Alors que celle de printemps ne va sûrement pas sortir, pensez-vous déjà à la carte suivante?

Non. En ce moment, la création d'une nouvelle carte n'est pas d'actualité pour moi. J’ai l’habitude et beaucoup de plaisir à travailler les produits de saison de nos artisans locaux, mais la crise sanitaire actuelle nous impose, à juste titre, le confinement, ce qui ne me permet pas de rencontrer ces producteurs passionnés. En conséquence, je ne suis pas en mesure de découvrir (peut-être) de nouveaux produits, ou simplement de faire mon marché habituel pour imaginer des assiettes…

De surcroît, je ne sais pas quand nous pourrons de nouveau accueillir nos clients. Par conséquent, il est impossible d'imaginer quels produits seront disponibles à ce moment-là pour créer mes nouveaux plats. Et puis pour l’inspiration, rien de tel que de voir, sentir, toucher, goûter… Alors patience…

 

Sans pouvoir rencontrer d’artisans producteurs, vous passez donc à côté de plusieurs produits printaniers… Lequel vous manquera le plus au restaurant?

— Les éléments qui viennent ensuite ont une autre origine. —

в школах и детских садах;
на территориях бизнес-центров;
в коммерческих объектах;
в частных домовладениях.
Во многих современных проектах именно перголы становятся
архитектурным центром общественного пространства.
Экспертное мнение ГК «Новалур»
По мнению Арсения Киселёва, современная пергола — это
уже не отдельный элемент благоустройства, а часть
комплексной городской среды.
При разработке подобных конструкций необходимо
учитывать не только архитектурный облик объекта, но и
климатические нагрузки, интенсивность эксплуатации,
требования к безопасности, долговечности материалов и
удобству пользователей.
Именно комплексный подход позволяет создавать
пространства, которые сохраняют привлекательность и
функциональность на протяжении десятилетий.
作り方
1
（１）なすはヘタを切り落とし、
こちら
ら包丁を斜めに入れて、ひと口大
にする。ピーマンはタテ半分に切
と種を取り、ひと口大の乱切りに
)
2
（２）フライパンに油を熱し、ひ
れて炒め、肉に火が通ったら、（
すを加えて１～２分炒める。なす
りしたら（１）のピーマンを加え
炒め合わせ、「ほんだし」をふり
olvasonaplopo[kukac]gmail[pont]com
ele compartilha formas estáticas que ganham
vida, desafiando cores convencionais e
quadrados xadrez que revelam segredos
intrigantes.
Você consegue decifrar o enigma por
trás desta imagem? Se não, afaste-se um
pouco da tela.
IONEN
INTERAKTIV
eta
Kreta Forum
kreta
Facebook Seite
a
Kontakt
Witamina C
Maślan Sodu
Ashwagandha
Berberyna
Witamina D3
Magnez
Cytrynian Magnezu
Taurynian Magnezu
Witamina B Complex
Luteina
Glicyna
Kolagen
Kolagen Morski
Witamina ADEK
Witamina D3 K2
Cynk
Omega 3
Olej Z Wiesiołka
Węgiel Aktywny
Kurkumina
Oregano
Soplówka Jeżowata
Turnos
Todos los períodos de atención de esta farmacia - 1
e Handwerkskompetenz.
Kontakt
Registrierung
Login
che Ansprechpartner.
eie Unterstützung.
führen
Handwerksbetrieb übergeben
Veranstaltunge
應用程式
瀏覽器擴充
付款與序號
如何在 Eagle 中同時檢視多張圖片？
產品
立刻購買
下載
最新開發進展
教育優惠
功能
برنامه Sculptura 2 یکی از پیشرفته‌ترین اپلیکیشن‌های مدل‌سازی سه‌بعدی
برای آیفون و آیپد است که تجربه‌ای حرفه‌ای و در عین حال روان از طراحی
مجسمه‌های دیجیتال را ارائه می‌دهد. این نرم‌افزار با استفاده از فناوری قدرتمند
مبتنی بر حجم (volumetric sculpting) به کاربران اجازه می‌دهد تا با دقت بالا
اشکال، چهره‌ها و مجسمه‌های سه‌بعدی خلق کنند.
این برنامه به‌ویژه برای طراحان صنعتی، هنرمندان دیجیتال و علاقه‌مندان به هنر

Le printemps est une période incroyablement riche, un peu comme un renouveau, qui marque le début d'une nouvelle année gastronomique. Alors ces produits sont nombreux: morilles fraîches, asperges, ail des ours… Tous ces légumes printaniers tendres et pleins de couleurs vont malheureusement vite passer. Hors végétaux, les lapins de Mme Jeanneret, aux Ponts-de-Martel, qui sont élevés avec patience depuis déjà plusieurs mois, sont toujours dans un coin de ma tête…

 

Vous qui aimez tant les agrumes, cette situation ne vous laisse-t-elle pas un peu d’amertume?

Certes, mais si l’on renverse la question, je dirai que les agrumes relèvent une assiette, donnent de la niaque à nos plats, et ceci à chaque saison. Ils ne peuvent donc qu’être source d’espoir dans les tourments de ce printemps!

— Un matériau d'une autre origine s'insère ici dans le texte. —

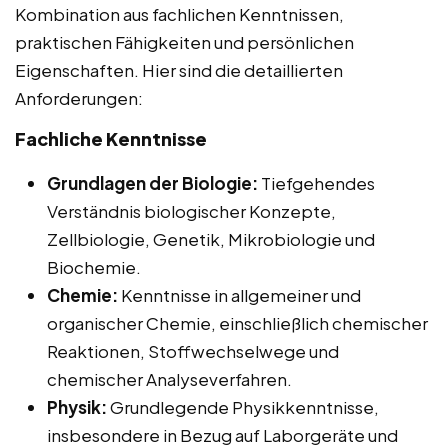
Kombination aus fachlichen Kenntnissen,
praktischen Fähigkeiten und persönlichen
Eigenschaften. Hier sind die detaillierten
Anforderungen:
Fachliche Kenntnisse
Grundlagen der Biologie:
Tiefgehendes
Verständnis biologischer Konzepte,
Zellbiologie, Genetik, Mikrobiologie und
Biochemie.
Chemie:
Kenntnisse in allgemeiner und
organischer Chemie, einschließlich chemischer
Reaktionen, Stoffwechselwege und
chemischer Analyseverfahren.
Physik:
Grundlegende Physikkenntnisse,
insbesondere in Bezug auf Laborgeräte und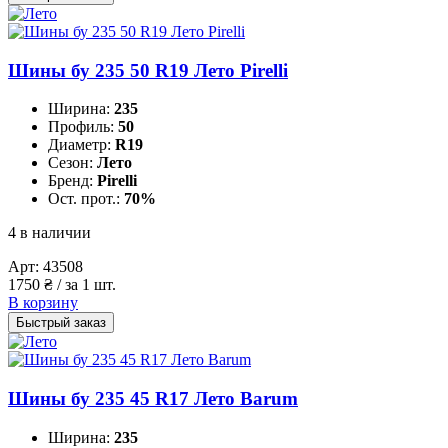
Шины бу 235 50 R19 Лето Pirelli
Ширина:
235
Профиль:
50
Диаметр:
R19
Сезон:
Лето
Бренд:
Pirelli
Ост. прот.:
70%
4 в наличии
Арт:
43508
1750
₴
/ за 1 шт.
В корзину
Быстрый заказ
Шины бу 235 45 R17 Лето Barum
Ширина:
235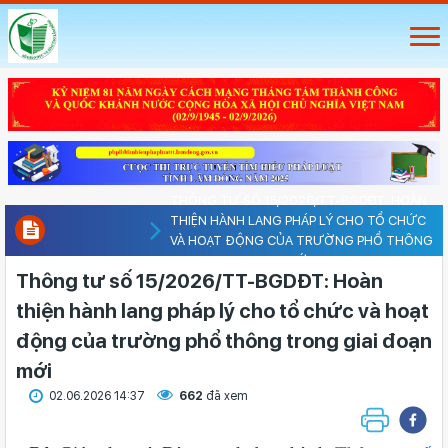
THÔNG TƯ SỐ 15/2026/TT-BGDĐT: HOÀN
THIỆN HÀNH LANG PHÁP LÝ CHO TỔ CHỨC
VÀ HOẠT ĐỘNG CỦA TRƯỜNG PHỔ THÔNG
TRONG GIAI ĐOẠN MỚI
Thông tư số 15/2026/TT-BGDĐT: Hoàn
thiện hành lang pháp lý cho tổ chức và hoạt
động của trường phổ thông trong giai đoạn
mới
02.06.2026 14:37
662
đã xem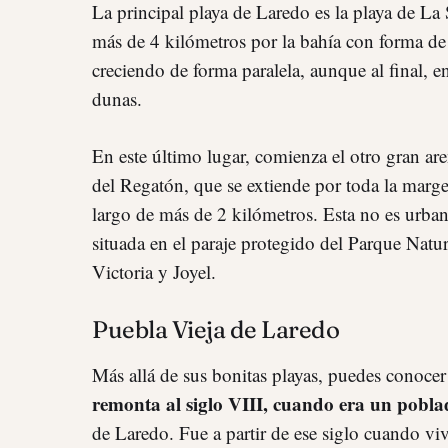
La principal playa de Laredo es la playa de La 
más de 4 kilómetros por la bahía con forma de
creciendo de forma paralela, aunque al final, e
dunas.
En este último lugar, comienza el otro gran aren
del Regatón, que se extiende por toda la margen
largo de más de 2 kilómetros. Esta no es urban
situada en el paraje protegido del Parque Natu
Victoria y Joyel.
Puebla Vieja de Laredo
Más allá de sus bonitas playas, puedes conocer
remonta al siglo VIII, cuando era un pobla
de Laredo. Fue a partir de ese siglo cuando vi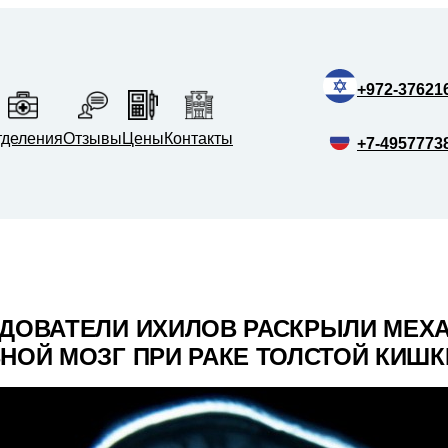
+972-37621
тделения
Отзывы
Цены
Контакты
+7-4957773
ДОВАТЕЛИ ИХИЛОВ РАСКРЫЛИ МЕХА
НОЙ МОЗГ ПРИ РАКЕ ТОЛСТОЙ КИШК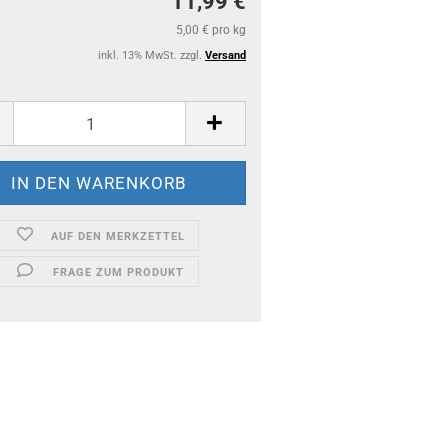
11,99 €
5,00 € pro kg
inkl. 13% MwSt. zzgl.
Versand
AUF DEN MERKZETTEL
FRAGE ZUM PRODUKT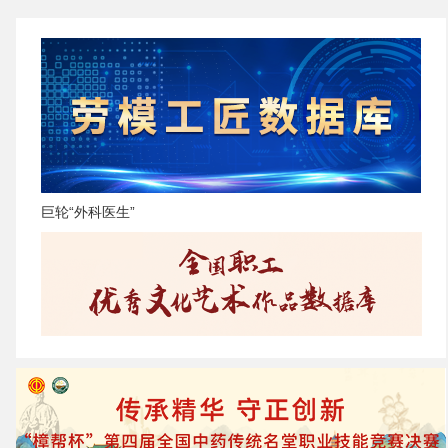
巨轮“外科医生”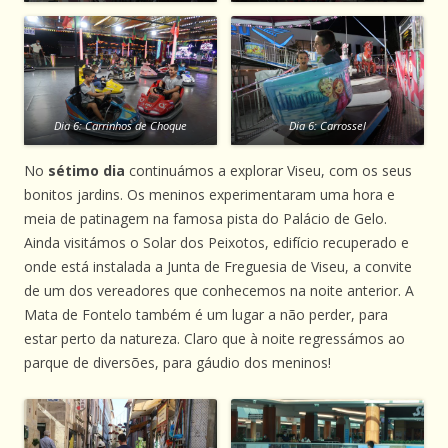
Dia 6: Carrinhos de Choque
Dia 6: Carrossel
No
sétimo dia
continuámos a explorar Viseu, com os seus
bonitos jardins. Os meninos experimentaram uma hora e
meia de patinagem na famosa pista do Palácio de Gelo.
Ainda visitámos o Solar dos Peixotos, edifício recuperado e
onde está instalada a Junta de Freguesia de Viseu, a convite
de um dos vereadores que conhecemos na noite anterior. A
Mata de Fontelo também é um lugar a não perder, para
estar perto da natureza. Claro que à noite regressámos ao
parque de diversões, para gáudio dos meninos!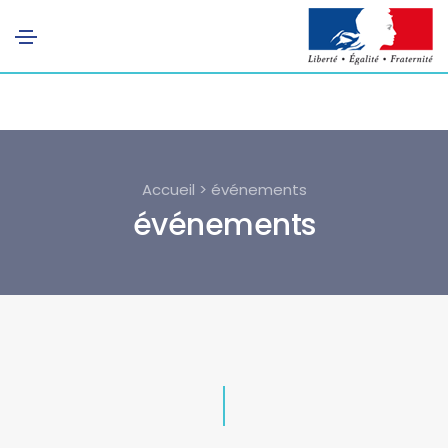
Accueil > événements
événements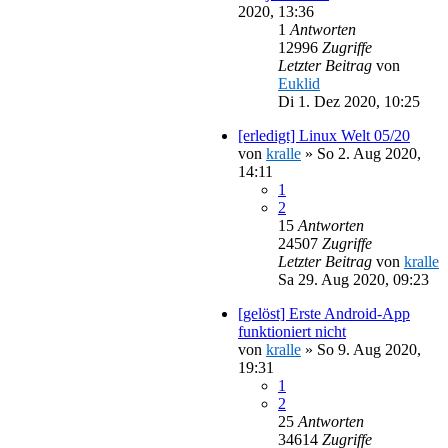
2020, 13:36
1
Antworten
12996
Zugriffe
Letzter Beitrag
von
Euklid
Di 1. Dez 2020, 10:25
[erledigt] Linux Welt 05/20
von
kralle
»
So 2. Aug 2020,
14:11
1
2
15
Antworten
24507
Zugriffe
Letzter Beitrag
von
kralle
Sa 29. Aug 2020, 09:23
[gelöst] Erste Android-App
funktioniert nicht
von
kralle
»
So 9. Aug 2020,
19:31
1
2
25
Antworten
34614
Zugriffe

De plus, ils sont très nombreux et divers, alors laissez aller votre imagination et vous découvrirez des associations intrigantes mais délicieuses!

Jean-Yves Drevet Confiné

En attendant de pouvoir enfiler de nouveau sa combinaison de plongée...

Jean-Yves Drevet Confiné

... Jean-Yves Drevet enfourche son vélo!

Après vingt-trois ans à la tête du Prussien, cette pause forcée ne serait-elle pas une invitation au changement?

Au contraire! Cette situation me fait réfléchir aux liens que j’ai tissés avec les artisans d’ici, et ils n’en sont que renforcés. Ça me donne encore plus envie de continuer dans la ligne qui est la mienne depuis plusieurs années: travailler directement avec ces producteurs d’exception ainsi que cuisiner exclusivement avec l'inspiration saisonnière. Lorsque l’on pourra rouvrir le Prussien, vous m’y verrez donc toujours!

 

En tant que chef, vous avez beaucoup de responsabilités au Prussien. Lesquelles vous prennent le plus de temps ces jours?

Actuellement, les tâches administratives se résument au maintien de la trésorerie, entre les salaires et les charges fixes. Concernant les fournisseurs, j’ai mis un point d’honneur à régler les factures ouvertes dès que possible.

Je prends aussi beaucoup de temps pour et avec mon équipe, qui vit une situation exceptionnelle. Garder ces contacts est d’une grande importance pour moi.

 

Ça ne vous prend tout de même pas toute la journée, que faites-vous le reste du temps?

Par chance, la météo est avec nous, alors je vais me balader dans la nature avec mon chien; j’en profite pour ramasser quelques herbes sauvages… On trouve beaucoup d’oxalis et d’ail des ours, et l’aspérule odorante va tout bientôt refaire son apparition, quel bonheur! Par contre, j’ai moins de chance avec les champignons… Mon vélo a aussi repris du service, alors que ma combinaison de plongée me nargue un peu plus chaque jour…

 

Que faites-vous donc avec tout l’ail des ours que vous récoltez?

Du pesto, que je sers avec un tartare de bondelle du lac: une tuerie! Météo oblige, on prépare bien sûr aussi quelques grillades.

 

Un dernier mot avant la fin de ce confinement?

J’espère que cet élan de solidarité envers les petits artisans et producteurs ne retombera pas comme un soufflé lorsque cette période de restriction sera derrière nous.

J’aimerais en appeler aux gens à continuer d’œuvrer pour les commerces de proximité. Outre les commerces, penser à toute l’économie locale pour les vacances: on peut tout à fait se dépayser et prendre du bon temps à seulement quelques kilomètres de chez soi, certains lieux sont juste magiques… et n’attendent que vous!